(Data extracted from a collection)
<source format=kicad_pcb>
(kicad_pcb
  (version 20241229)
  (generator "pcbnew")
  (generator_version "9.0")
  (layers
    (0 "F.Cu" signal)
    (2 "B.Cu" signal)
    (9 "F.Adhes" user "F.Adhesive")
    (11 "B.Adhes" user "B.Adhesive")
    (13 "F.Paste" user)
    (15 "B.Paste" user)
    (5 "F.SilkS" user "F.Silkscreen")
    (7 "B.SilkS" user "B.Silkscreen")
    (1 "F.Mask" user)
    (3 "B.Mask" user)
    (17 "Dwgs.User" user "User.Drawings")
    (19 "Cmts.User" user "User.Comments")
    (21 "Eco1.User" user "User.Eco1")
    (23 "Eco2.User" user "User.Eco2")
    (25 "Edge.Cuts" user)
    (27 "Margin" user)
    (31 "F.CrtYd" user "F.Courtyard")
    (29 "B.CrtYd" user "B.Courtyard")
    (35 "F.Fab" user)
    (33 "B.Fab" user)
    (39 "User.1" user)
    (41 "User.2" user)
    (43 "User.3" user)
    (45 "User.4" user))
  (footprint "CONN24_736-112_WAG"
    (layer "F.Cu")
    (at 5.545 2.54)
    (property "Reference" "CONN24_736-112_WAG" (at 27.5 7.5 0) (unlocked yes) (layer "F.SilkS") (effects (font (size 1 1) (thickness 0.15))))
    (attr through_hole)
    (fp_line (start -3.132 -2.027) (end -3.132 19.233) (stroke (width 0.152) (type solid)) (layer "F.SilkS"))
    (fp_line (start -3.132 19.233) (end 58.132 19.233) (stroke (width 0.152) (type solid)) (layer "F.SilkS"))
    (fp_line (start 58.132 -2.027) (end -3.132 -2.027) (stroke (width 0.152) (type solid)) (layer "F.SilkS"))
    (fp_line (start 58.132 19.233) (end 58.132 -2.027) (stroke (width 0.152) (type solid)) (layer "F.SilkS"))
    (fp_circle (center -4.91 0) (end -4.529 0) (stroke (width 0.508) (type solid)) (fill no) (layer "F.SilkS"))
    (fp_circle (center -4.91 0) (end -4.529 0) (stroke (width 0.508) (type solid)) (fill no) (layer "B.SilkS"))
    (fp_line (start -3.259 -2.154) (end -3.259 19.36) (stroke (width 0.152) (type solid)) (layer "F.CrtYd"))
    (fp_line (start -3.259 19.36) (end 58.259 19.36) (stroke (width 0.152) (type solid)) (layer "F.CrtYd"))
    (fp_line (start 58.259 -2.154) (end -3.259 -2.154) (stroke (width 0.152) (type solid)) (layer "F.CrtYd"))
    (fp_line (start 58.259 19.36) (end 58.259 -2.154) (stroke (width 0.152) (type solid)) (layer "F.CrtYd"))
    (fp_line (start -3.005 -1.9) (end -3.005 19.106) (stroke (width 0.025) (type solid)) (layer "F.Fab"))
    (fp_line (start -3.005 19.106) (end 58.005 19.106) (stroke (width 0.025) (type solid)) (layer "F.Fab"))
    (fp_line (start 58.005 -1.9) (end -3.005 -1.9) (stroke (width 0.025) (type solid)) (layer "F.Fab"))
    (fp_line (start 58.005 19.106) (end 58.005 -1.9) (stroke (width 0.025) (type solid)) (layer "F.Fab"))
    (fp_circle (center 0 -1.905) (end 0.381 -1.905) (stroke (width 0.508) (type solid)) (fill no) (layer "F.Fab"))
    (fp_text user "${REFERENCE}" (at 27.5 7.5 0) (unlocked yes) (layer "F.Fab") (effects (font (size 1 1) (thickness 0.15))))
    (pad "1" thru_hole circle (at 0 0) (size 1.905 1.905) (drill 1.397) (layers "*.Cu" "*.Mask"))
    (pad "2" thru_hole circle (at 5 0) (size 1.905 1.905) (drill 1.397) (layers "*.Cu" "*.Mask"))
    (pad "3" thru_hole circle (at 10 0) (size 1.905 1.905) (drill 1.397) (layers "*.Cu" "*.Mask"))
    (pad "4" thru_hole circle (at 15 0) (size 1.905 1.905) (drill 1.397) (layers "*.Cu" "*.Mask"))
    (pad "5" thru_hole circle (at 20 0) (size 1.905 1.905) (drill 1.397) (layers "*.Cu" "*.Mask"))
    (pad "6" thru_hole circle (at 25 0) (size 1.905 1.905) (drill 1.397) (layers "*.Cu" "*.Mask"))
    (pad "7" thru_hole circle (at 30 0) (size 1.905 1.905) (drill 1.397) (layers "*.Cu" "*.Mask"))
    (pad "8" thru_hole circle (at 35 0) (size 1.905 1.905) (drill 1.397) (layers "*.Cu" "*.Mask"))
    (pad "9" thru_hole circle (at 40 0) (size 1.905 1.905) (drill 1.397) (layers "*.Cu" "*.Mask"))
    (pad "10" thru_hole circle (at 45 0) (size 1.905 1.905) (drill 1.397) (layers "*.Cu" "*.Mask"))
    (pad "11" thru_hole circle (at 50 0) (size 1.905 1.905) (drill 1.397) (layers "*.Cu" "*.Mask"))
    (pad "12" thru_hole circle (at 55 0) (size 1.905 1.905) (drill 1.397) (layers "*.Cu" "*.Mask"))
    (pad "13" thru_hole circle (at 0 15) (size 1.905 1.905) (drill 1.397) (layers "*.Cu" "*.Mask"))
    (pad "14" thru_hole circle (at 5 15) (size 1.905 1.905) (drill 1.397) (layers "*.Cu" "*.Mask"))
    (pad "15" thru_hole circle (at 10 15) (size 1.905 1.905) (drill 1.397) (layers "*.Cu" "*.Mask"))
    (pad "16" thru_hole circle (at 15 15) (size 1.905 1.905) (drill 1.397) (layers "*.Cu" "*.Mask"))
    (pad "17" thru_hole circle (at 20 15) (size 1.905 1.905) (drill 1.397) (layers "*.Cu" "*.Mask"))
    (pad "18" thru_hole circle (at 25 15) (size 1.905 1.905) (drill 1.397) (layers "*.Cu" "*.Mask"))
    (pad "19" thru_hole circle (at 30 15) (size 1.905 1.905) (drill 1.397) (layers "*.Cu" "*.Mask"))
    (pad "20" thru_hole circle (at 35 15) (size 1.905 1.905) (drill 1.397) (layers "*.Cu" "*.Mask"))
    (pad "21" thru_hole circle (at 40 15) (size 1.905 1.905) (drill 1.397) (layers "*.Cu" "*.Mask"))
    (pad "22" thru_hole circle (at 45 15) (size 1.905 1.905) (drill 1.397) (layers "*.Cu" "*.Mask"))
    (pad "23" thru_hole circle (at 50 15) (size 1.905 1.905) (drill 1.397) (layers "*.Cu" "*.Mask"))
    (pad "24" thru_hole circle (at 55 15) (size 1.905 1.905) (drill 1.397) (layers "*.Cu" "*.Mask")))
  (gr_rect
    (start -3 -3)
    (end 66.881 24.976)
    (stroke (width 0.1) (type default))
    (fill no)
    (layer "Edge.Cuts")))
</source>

WORK INSTRUCTIONS: Report, from the entries above, each line where "Adhes" is found.

RESPONSE BELOW:
    (9 "F.Adhes" user "F.Adhesive")
    (11 "B.Adhes" user "B.Adhesive")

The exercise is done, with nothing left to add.